(TEXT SEGMENT)
The discussion comes in the wake of the Government’s response to the Review in January, in which it endorses several of its recommendations, including, the discontinuation of subject-level assessments, a move to periodic assessment, the four aspects of quality proposed by the Review, and the four-tier rating system, as well as improving the robustness of the measurements.

The conference will also be an opportunity to look ahead to the Future of the TEF review by the OfS, which will aim to develop a new framework.

We are pleased to be able to include keynote sessions with Graeme Rosenberg, TEF Manager, Office for Students, on the outlook for the Framework following the Independent Review; and James Clay, Head of Higher Education and Student Experience, Jisc, on standards and teaching excellence in remote and blended learning.

(TO DO)
1 > Quote the TEF conference passage from "The discussion comes" up to and including "of the measurements.".
2 > Answer these questions using the TEF conference passage:
(a) In which month did the Government respond to the Review?
(b) Which body is carrying out the Future of the TEF review?
(c) What topic will James Clay's keynote session cover?
3 > Using the TEF conference passage, explain in one to three sentences what the discussion follows from and what that development endorsed.

(Collected data entries)

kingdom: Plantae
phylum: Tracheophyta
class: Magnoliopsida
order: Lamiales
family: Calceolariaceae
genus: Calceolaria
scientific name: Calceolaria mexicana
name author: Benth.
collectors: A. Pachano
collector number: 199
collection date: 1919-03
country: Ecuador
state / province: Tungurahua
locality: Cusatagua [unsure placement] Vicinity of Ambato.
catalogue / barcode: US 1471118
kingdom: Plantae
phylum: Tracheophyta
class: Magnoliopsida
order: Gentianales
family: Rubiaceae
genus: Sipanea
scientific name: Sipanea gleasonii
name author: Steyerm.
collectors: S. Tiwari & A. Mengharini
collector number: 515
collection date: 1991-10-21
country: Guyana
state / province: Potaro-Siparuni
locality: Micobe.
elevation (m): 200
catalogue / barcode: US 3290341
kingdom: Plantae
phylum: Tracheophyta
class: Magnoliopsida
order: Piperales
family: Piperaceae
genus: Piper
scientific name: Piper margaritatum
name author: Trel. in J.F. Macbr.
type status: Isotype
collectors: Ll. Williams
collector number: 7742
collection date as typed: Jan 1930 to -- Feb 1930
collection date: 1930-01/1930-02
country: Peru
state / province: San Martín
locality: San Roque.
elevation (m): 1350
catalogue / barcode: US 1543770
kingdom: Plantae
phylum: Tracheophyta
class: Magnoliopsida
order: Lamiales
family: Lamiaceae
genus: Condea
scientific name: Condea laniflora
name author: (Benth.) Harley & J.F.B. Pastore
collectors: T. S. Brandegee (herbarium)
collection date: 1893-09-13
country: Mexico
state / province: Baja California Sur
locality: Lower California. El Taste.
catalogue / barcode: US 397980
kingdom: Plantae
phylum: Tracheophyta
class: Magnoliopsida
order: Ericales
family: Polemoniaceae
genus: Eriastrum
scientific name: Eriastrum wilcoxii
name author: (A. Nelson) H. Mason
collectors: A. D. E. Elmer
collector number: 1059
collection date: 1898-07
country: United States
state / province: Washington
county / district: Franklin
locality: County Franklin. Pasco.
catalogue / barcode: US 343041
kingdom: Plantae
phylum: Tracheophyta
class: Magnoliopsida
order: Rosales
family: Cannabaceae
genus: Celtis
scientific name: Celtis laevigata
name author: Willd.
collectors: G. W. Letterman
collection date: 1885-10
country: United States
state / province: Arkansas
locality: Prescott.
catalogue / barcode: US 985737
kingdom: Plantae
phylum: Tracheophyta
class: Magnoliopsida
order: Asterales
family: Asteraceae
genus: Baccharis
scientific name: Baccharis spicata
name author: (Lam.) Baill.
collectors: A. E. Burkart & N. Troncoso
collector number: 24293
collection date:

(ANSWERS BY ITEM NUMBER)
1 >
The discussion comes in the wake of the Government’s response to the Review in January, in which it endorses several of its recommendations, including, the discontinuation of subject-level assessments, a move to periodic assessment, the four aspects of quality proposed by the Review, and the four-tier rating system, as well as improving the robustness of the measurements.

2 >
(a) January.
(b) The OfS (Office for Students).
(c) Standards and teaching excellence in remote and blended learning.

3 > The discussion follows the Government's January response to the Review. That response endorses several of the Review's recommendations: ending subject-level assessments, moving to periodic assessment, the four aspects of quality and the four-tier rating system the Review proposed, and making the measurements more robust.